Work task: Could you give the entries back exactly as they stand, minus any pictures?

Supplied information section start

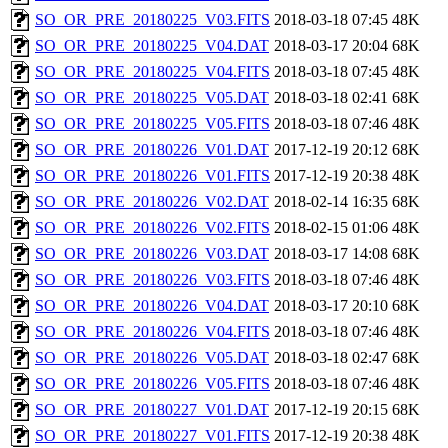
SO_OR_PRE_20180225_V03.FITS
2018-03-18 07:45
48K
SO_OR_PRE_20180225_V04.DAT
2018-03-17 20:04
68K
SO_OR_PRE_20180225_V04.FITS
2018-03-18 07:45
48K
SO_OR_PRE_20180225_V05.DAT
2018-03-18 02:41
68K
SO_OR_PRE_20180225_V05.FITS
2018-03-18 07:46
48K
SO_OR_PRE_20180226_V01.DAT
2017-12-19 20:12
68K
SO_OR_PRE_20180226_V01.FITS
2017-12-19 20:38
48K
SO_OR_PRE_20180226_V02.DAT
2018-02-14 16:35
68K
SO_OR_PRE_20180226_V02.FITS
2018-02-15 01:06
48K
SO_OR_PRE_20180226_V03.DAT
2018-03-17 14:08
68K
SO_OR_PRE_20180226_V03.FITS
2018-03-18 07:46
48K
SO_OR_PRE_20180226_V04.DAT
2018-03-17 20:10
68K
SO_OR_PRE_20180226_V04.FITS
2018-03-18 07:46
48K
SO_OR_PRE_20180226_V05.DAT
2018-03-18 02:47
68K
SO_OR_PRE_20180226_V05.FITS
2018-03-18 07:46
48K
SO_OR_PRE_20180227_V01.DAT
2017-12-19 20:15
68K
SO_OR_PRE_20180227_V01.FITS
2017-12-19 20:38
48K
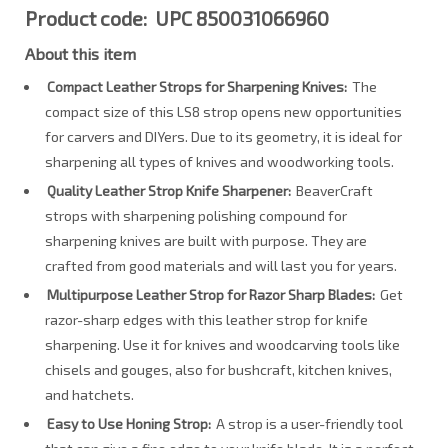
Product code: UPC 850031066960
About this item
Compact Leather Strops for Sharpening Knives:
The
compact size of this LS8 strop opens new opportunities
for carvers and DIYers. Due to its geometry, it is ideal for
sharpening all types of knives and woodworking tools.
Quality Leather Strop Knife Sharpener:
BeaverCraft
strops with sharpening polishing compound for
sharpening knives are built with purpose. They are
crafted from good materials and will last you for years.
Multipurpose Leather Strop for Razor Sharp Blades:
Get
razor-sharp edges with this leather strop for knife
sharpening. Use it for knives and woodcarving tools like
chisels and gouges, also for bushcraft, kitchen knives,
and hatchets.
Easy to Use Honing Strop:
A strop is a user-friendly tool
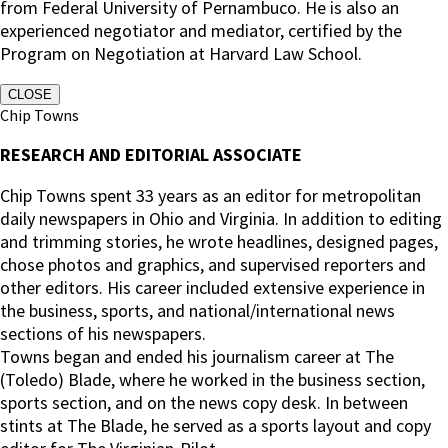
from Federal University of Pernambuco. He is also an
experienced negotiator and mediator, certified by the
Program on Negotiation at Harvard Law School.
CLOSE
Chip Towns
RESEARCH AND EDITORIAL ASSOCIATE
Chip Towns spent 33 years as an editor for metropolitan
daily newspapers in Ohio and Virginia. In addition to editing
and trimming stories, he wrote headlines, designed pages,
chose photos and graphics, and supervised reporters and
other editors. His career included extensive experience in
the business, sports, and national/international news
sections of his newspapers.
Towns began and ended his journalism career at The
(Toledo) Blade, where he worked in the business section,
sports section, and on the news copy desk. In between
stints at The Blade, he served as a sports layout and copy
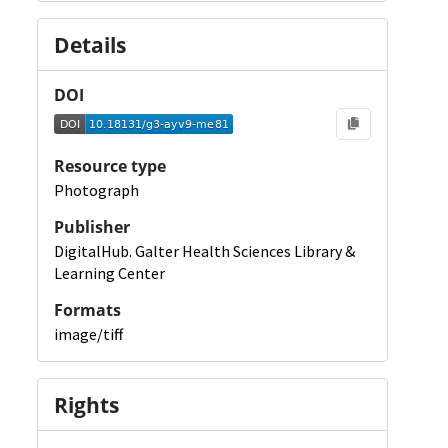
Details
DOI
Resource type
Photograph
Publisher
DigitalHub. Galter Health Sciences Library &
Learning Center
Formats
image/tiff
Rights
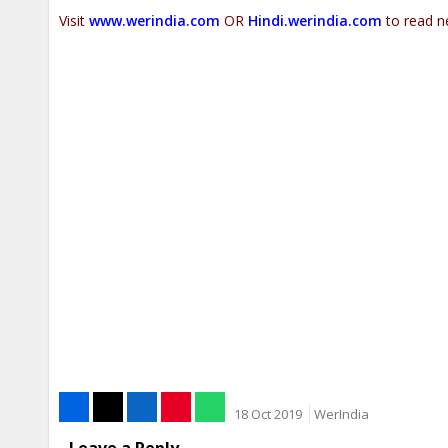
Visit
www.werindia.com
OR
Hindi.werindia.com
to read n
18 Oct 2019
WerIndia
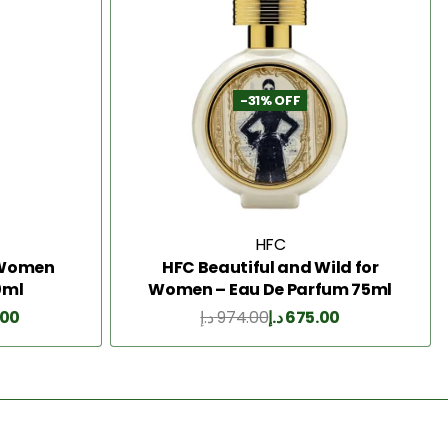
-31% OFF
HFC
2 Women
HFC Beautiful and Wild for
0ml
Women – Eau De Parfum 75ml
.00
د.إ
974.00
د.إ
675.00
Add to Cart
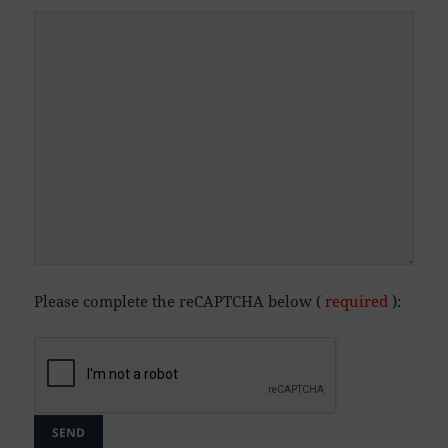
Please complete the reCAPTCHA below (
required
):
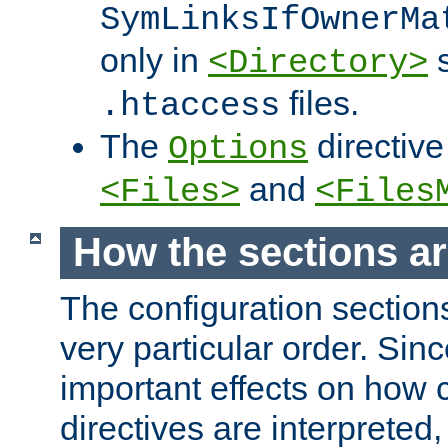
SymLinksIfOwnerMa
only in
s
<Directory>
files.
.htaccess
The
directive
Options
and
<Files>
<Files
How the sections a
The configuration sections
very particular order. Sin
important effects on how 
directives are interpreted, 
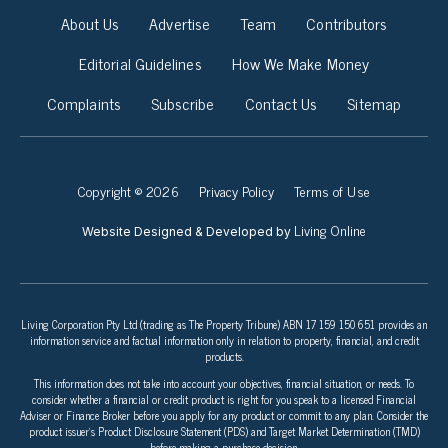
About Us
Advertise
Team
Contributors
Editorial Guidelines
How We Make Money
Complaints
Subscribe
Contact Us
Sitemap
Copyright © 2026
Privacy Policy
Terms of Use
Living Online
Website Designed & Developed by
Living Corporation Pty Ltd (trading as The Property Tribune) ABN 17 159 150 651 provides an
information service and factual information only in relation to property, financial, and credit
products.
This information does not take into account your objectives, financial situation, or needs. To
consider whether a financial or credit product is right for you speak to a licensed Financial
Adviser or Finance Broker before you apply for any product or commit to any plan. Consider the
product issuer’s Product Disclosure Statement (PDS) and Target Market Determination (TMD)
before making a purchase decision.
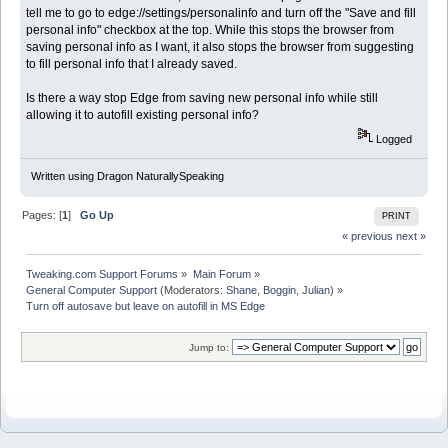
tell me to go to edge://settings/personalinfo and turn off the "Save and fill
personal info" checkbox at the top. While this stops the browser from
saving personal info as I want, it also stops the browser from suggesting
to fill personal info that I already saved.
Is there a way stop Edge from saving new personal info while still
allowing it to autofill existing personal info?
Logged
Written using Dragon NaturallySpeaking
Pages: [
1
]
Go Up
PRINT
« previous
next »
Tweaking.com Support Forums
»
Main Forum
»
General Computer Support
(Moderators:
Shane
,
Boggin
,
Julian
) »
Turn off autosave but leave on autofill in MS Edge
Jump to:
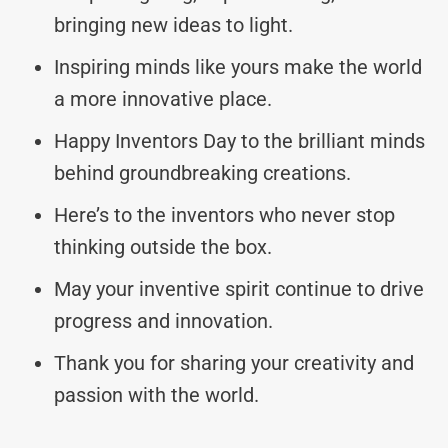
bringing new ideas to light.
Inspiring minds like yours make the world
a more innovative place.
Happy Inventors Day to the brilliant minds
behind groundbreaking creations.
Here’s to the inventors who never stop
thinking outside the box.
May your inventive spirit continue to drive
progress and innovation.
Thank you for sharing your creativity and
passion with the world.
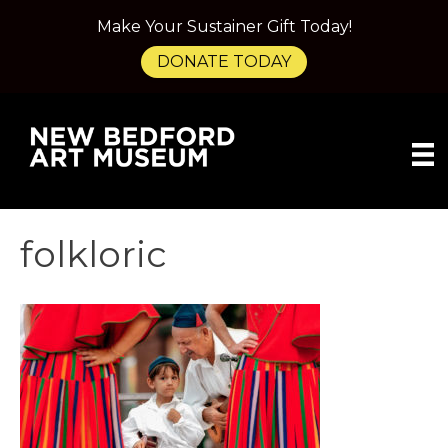
Make Your Sustainer Gift Today!
DONATE TODAY
folkloric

Supplied information section end

Your solution:
SO_OR_PRE_20180225_V03.FITS
2018-03-18 07:45
48K
SO_OR_PRE_20180225_V04.DAT
2018-03-17 20:04
68K
SO_OR_PRE_20180225_V04.FITS
2018-03-18 07:45
48K
SO_OR_PRE_20180225_V05.DAT
2018-03-18 02:41
68K
SO_OR_PRE_20180225_V05.FITS
2018-03-18 07:46
48K
SO_OR_PRE_20180226_V01.DAT
2017-12-19 20:12
68K
SO_OR_PRE_20180226_V01.FITS
2017-12-19 20:38
48K
SO_OR_PRE_20180226_V02.DAT
2018-02-14 16:35
68K
SO_OR_PRE_20180226_V02.FITS
2018-02-15 01:06
48K
SO_OR_PRE_20180226_V03.DAT
2018-03-17 14:08
68K
SO_OR_PRE_20180226_V03.FITS
2018-03-18 07:46
48K
SO_OR_PRE_20180226_V04.DAT
2018-03-17 20:10
68K
SO_OR_PRE_20180226_V04.FITS
2018-03-18 07:46
48K
SO_OR_PRE_20180226_V05.DAT
2018-03-18 02:47
68K
SO_OR_PRE_20180226_V05.FITS
2018-03-18 07:46
48K
SO_OR_PRE_20180227_V01.DAT
2017-12-19 20:15
68K
SO_OR_PRE_20180227_V01.FITS
2017-12-19 20:38
48K
Product code: UPC 850031066960
About this item
Compact Leather Strops for Sharpening Knives:
The
compact size of this LS8 strop opens new opportunities
for carvers and DIYers. Due to its geometry, it is ideal for
sharpening all types of knives and woodworking tools.
Quality Leather Strop Knife Sharpener:
BeaverCraft
strops with sharpening polishing compound for
sharpening knives are built with purpose. They are
crafted from good materials and will last you for years.
Multipurpose Leather Strop for Razor Sharp Blades:
Get
razor-sharp edges with this leather strop for knife
sharpening. Use it for knives and woodcarving tools like
chisels and gouges, also for bushcraft, kitchen knives,
and hatchets.
Easy to Use Honing Strop:
A strop is a user-friendly tool
from Federal University of Pernambuco. He is also an
experienced negotiator and mediator, certified by the
Program on Negotiation at Harvard Law School.
CLOSE
Chip Towns
RESEARCH AND EDITORIAL ASSOCIATE
Chip Towns spent 33 years as an editor for metropolitan
daily newspapers in Ohio and Virginia. In addition to editing
and trimming stories, he wrote headlines, designed pages,
chose photos and graphics, and supervised reporters and
other editors. His career included extensive experience in
the business, sports, and national/international news
sections of his newspapers.
Towns began and ended his journalism career at The
(Toledo) Blade, where he worked in the business section,
sports section, and on the news copy desk. In between
stints at The Blade, he served as a sports layout and copy
Details
DOI
Resource type
Photograph
Publisher
DigitalHub. Galter Health Sciences Library &
Learning Center
Formats
image/tiff
Rights
Visit
www.werindia.com
OR
Hindi.werindia.com
to read n
18 Oct 2019
WerIndia
-31% OFF
HFC
2 Women
HFC Beautiful and Wild for
0ml
Women – Eau De Parfum 75ml
.00
د.إ
974.00
د.إ
675.00
Add to Cart
Please complete the reCAPTCHA below (
required
):
SymLinksIfOwnerMa
only in
s
<Directory>
files.
.htaccess
The
directive
Options
and
<Files>
<Files
How the sections a
The configuration sections
very particular order. Sin
important effects on how 
directives are interpreted, 
About Us
Advertise
Team
Contributors
Editorial Guidelines
How We Make Money
Complaints
Subscribe
Contact Us
Sitemap
Copyright © 2026
Privacy Policy
Terms of Use
Living Online
Website Designed & Developed by
Living Corporation Pty Ltd (trading as The Property Tribune) ABN 17 159 150 651 provides an
information service and factual information only in relation to property, financial, and credit
products.
This information does not take into account your objectives, financial situation, or needs. To
consider whether a financial or credit product is right for you speak to a licensed Financial
Adviser or Finance Broker before you apply for any product or commit to any plan. Consider the
product issuer’s Product Disclosure Statement (PDS) and Target Market Determination (TMD)
before making a purchase decision.
tell me to go to edge://settings/personalinfo and turn off the "Save and fill
personal info" checkbox at the top. While this stops the browser from
saving personal info as I want, it also stops the browser from suggesting
to fill personal info that I already saved.
Is there a way stop Edge from saving new personal info while still
allowing it to autofill existing personal info?
Logged
Written using Dragon NaturallySpeaking
Pages: [
1
]
Go Up
PRINT
« previous
next »
Tweaking.com Support Forums
»
Main Forum
»
General Computer Support
(Moderators:
Shane
,
Boggin
,
Julian
) »
Turn off autosave but leave on autofill in MS Edge
Jump to:
bringing new ideas to light.
Inspiring minds like yours make the world
a more innovative place.
Happy Inventors Day to the brilliant minds
behind groundbreaking creations.
Here’s to the inventors who never stop
thinking outside the box.
May your inventive spirit continue to drive
progress and innovation.
Thank you for sharing your creativity and
passion with the world.
Make Your Sustainer Gift Today!
DONATE TODAY
folkloric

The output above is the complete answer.